AgentMind groups every alert by listing. One new property that fits five of your buyers becomes one message - with all five buyers ranked by match score in a single bullet list. Your phone buzzes once. You glance, you see the priority order, you decide who to call first. Your attention budget is not wasted on duplicates.

"Draft outreach" is the part realtors keep coming back for

The match itself is half the value. The other half is what you do with it. The new listing that scored a 91 for the Wong family - you still have to write a personal message that explains specifically why this one is worth a showing.

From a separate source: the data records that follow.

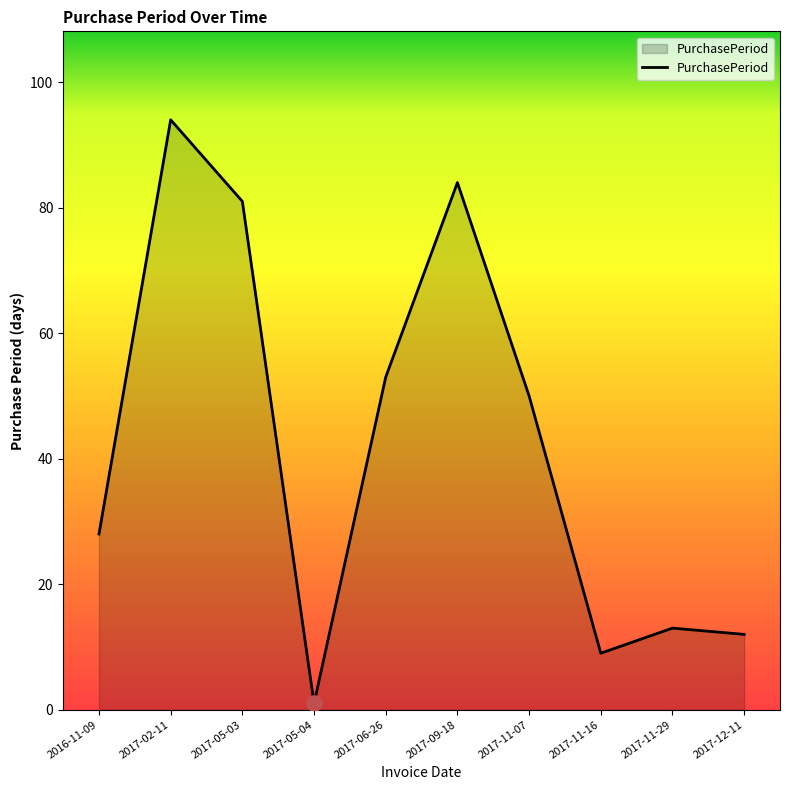

Between 2017-12-11 and 2017-11-16, which is larger?

2017-12-11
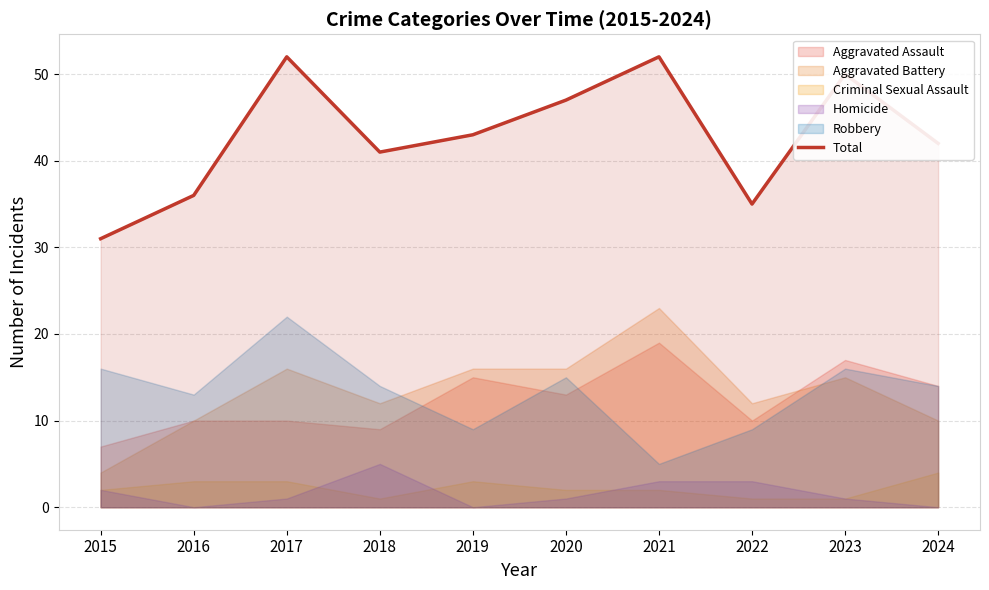

Read the value at 2019, to the nearest 10.

40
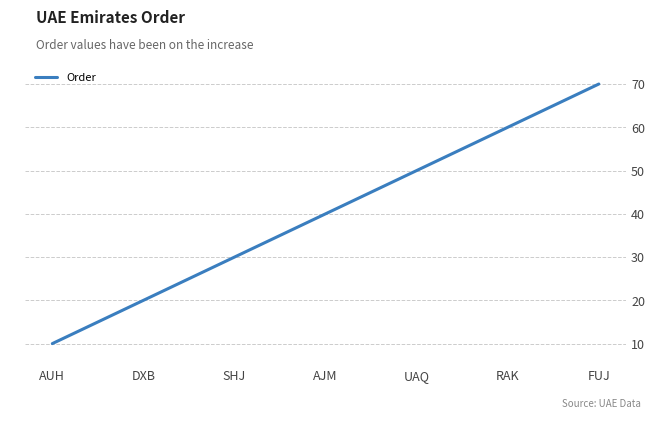

How many lines are shown in the chart?

1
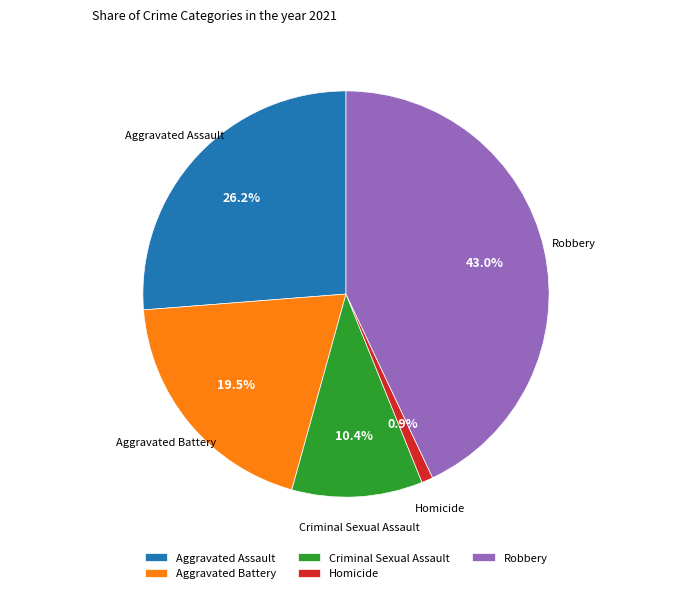

To the nearest percent, what is the average slice percentage?

20%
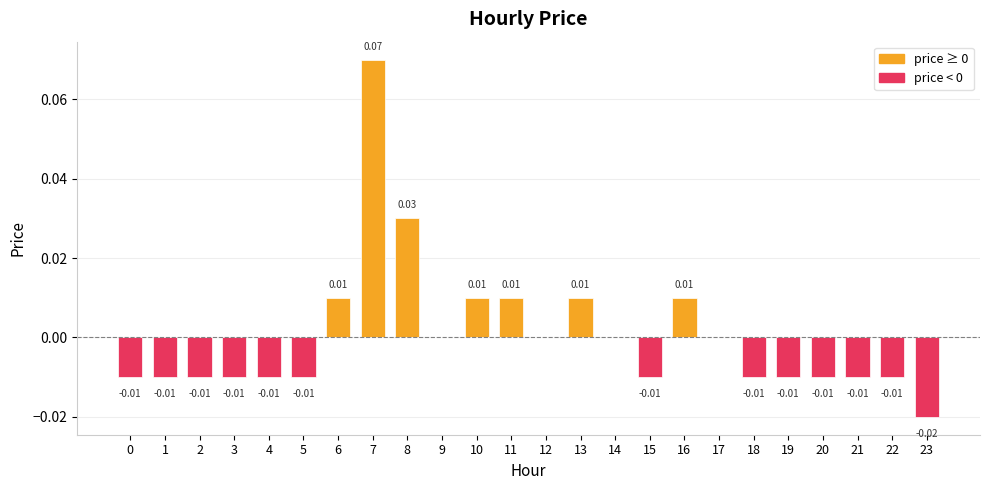

Are the bars horizontal?

No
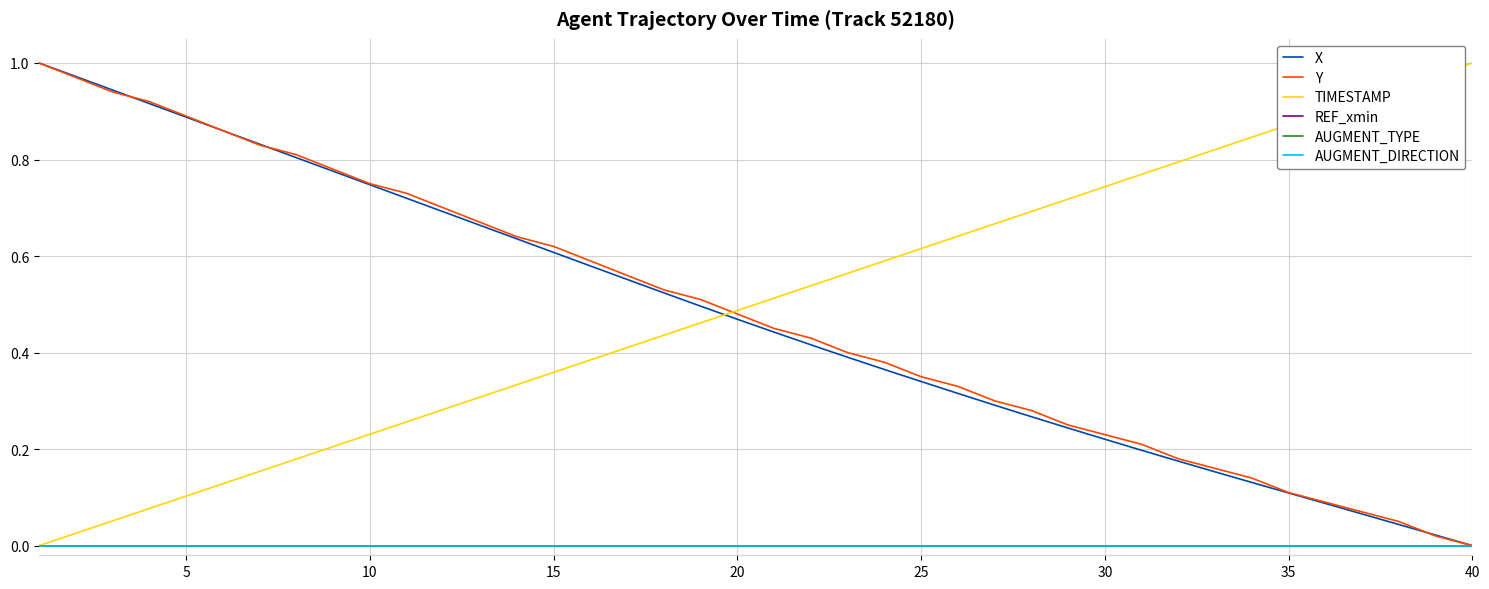

Is this an area chart (filled region under the line)?

No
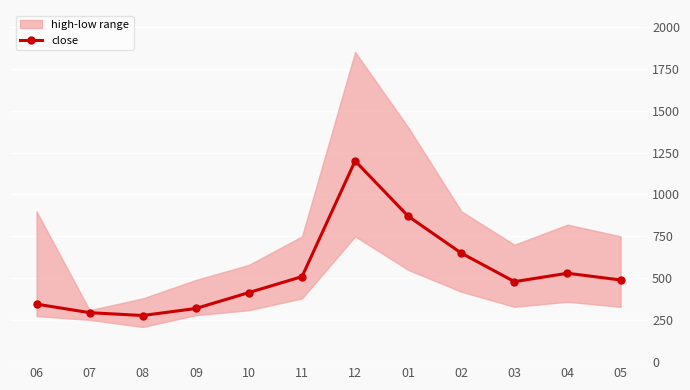

The chart shows a value of 490 at 05. True or false?

True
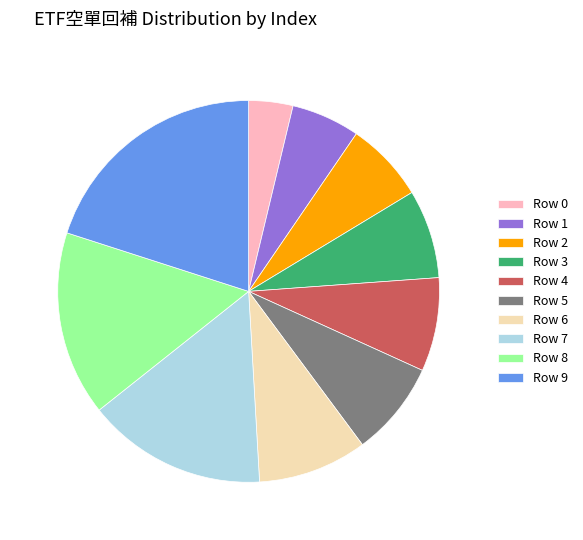

True or false: Row 1 accounts for 1% of the total.

False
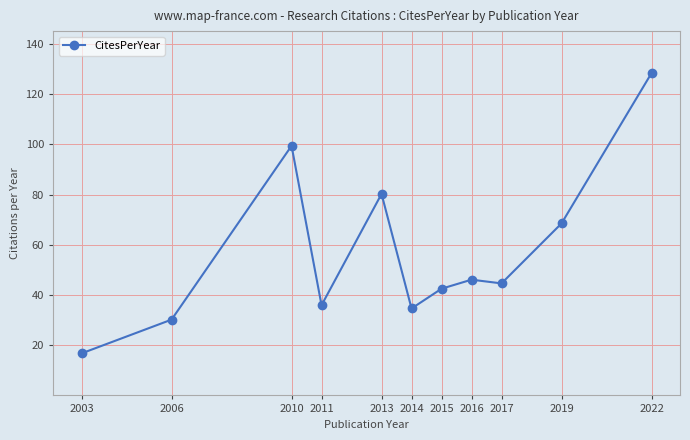

What is the change in value from 2006 to 2015?

+12.3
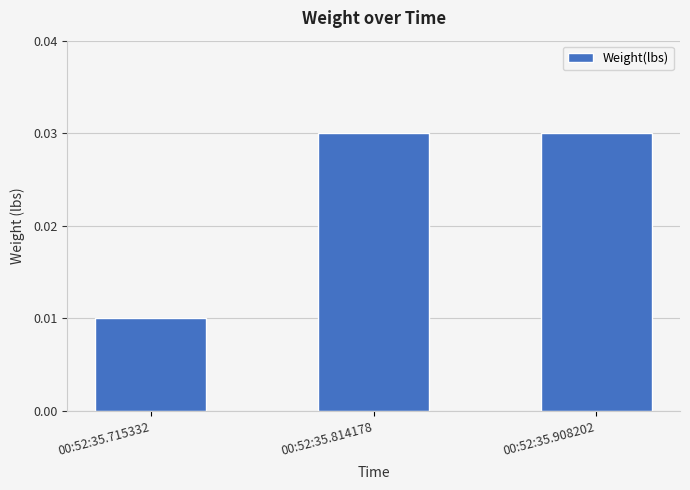

What is the sum of all values?

0.1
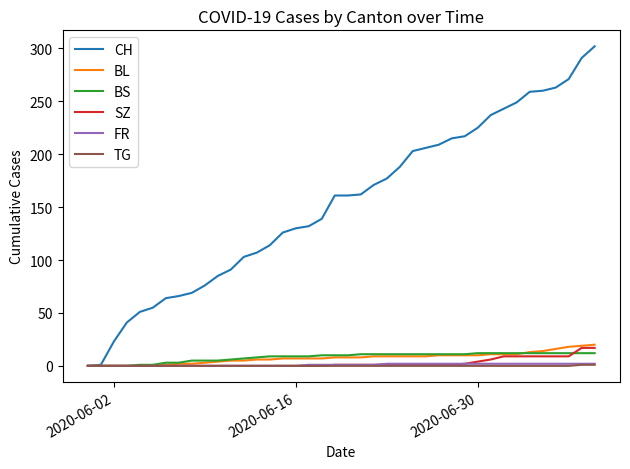

Which series has the largest total across all categories?

CH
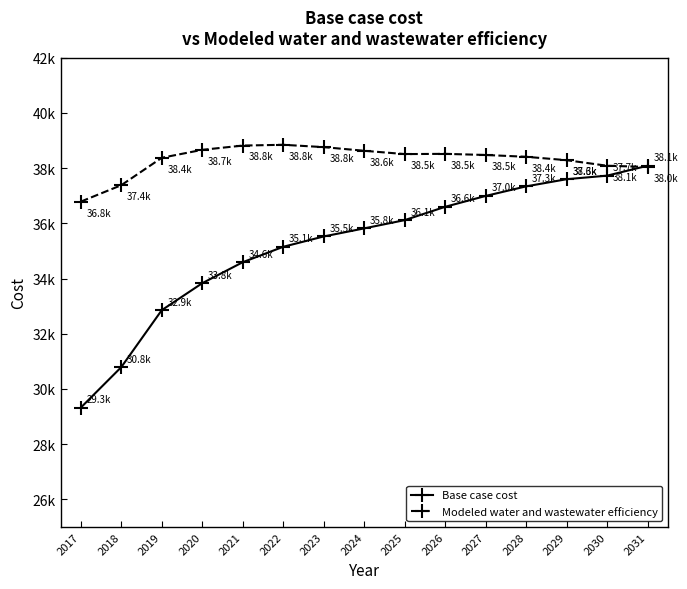

Is it true that Base case cost equals 35816.0 at 2024?

True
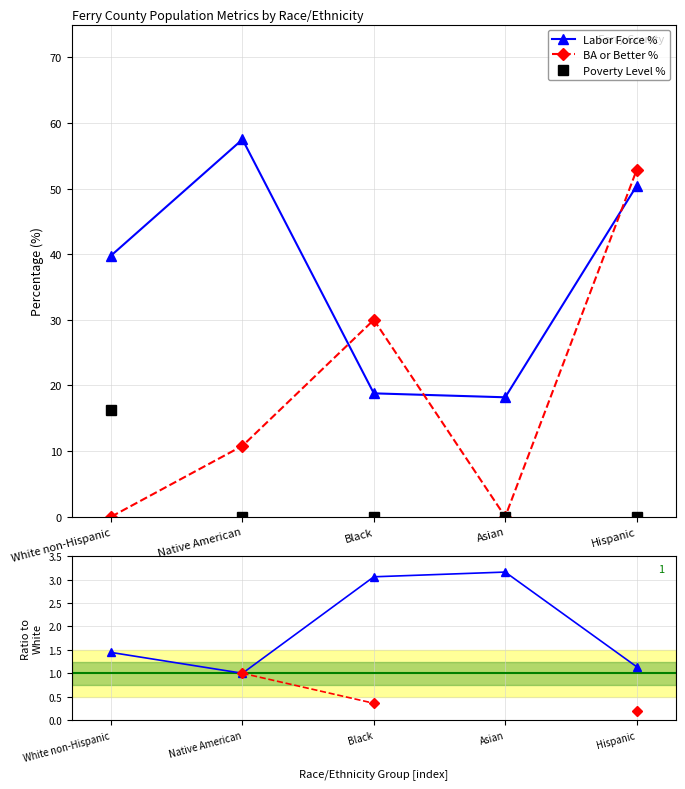

Count the number of data series in this chart.

5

AgentMind writes the first draft. Open the matched listing, click Draft outreach with AI, and the system produces:

  • A one-paragraph rationale in your voice, explaining why this listing matches the buyer's specific criteria.
  • Three to five bullet highlights you can read at a glance before calling.
  • An SMS draft that fits in 160 characters, ready to send.
  • An email draft with a subject line and body for buyers who prefer email.

You copy, edit one or two words, send. Every draft is cached on the match itself, so a click on Regenerate gives you a fresh version when the buyer's tone shifts over time. From "TRREB pushed a new listing" to "the buyer has it in their inbox" is under two minutes.

What AgentMind replaces

If you tally up the tools and the time this approach displaces:

  • The MLS portal email alerts you stopped trusting.
  • The spreadsheet where you keep buyer preferences.
  • The neighbourhood map you screenshot to mark with a sharpie.
  • The "what listing did I send the Wongs on Tuesday" memory game.
  • The drafted-from-scratch outreach email you write three times a day.
  • The duplicate alerts when one listing matches multiple buyers.

For a realtor with twelve active buyers, the time saved per week is measured in hours, not minutes. More importantly, the quality of your touches goes up - every outreach is anchored to a specific listing the buyer would genuinely want to see, not a generic "thinking of you" check-in. Those are the touches that win referrals.

This is one piece of a broader stack. AgentMind also handles inbound lead qualification, voice-driven CRM updates, and showing reminders. The full audit of where AgentMind fits in an Ontario realtor's workflow is in our unified-platform breakdown.

The realtors using AgentMind sound different on calls

The buyer's experience is the part that compounds over time. When you call your buyer about a new listing and you can say "this just came up at $1.235M, it's a detached on a corner lot in Sunnylea, three blocks from your kids' school, finished basement with a separate entrance, and it scores a 91 against everything you told me at intake" - you sound like the realtor who is actually paying attention.

The buyer who hears that does not switch to another agent. The buyer who refers you to their colleague says "this realtor sends me listings I actually want to see, not random emails." Six months in, your pipeline starts to feel different - fewer cold buyers, more active engagements, and the kind of word-of-mouth that means you do not need to spend on cold lead generation.

That is the compounding case for AgentMind. The matching engine is the entry point. The trust it builds with your buyers is the win.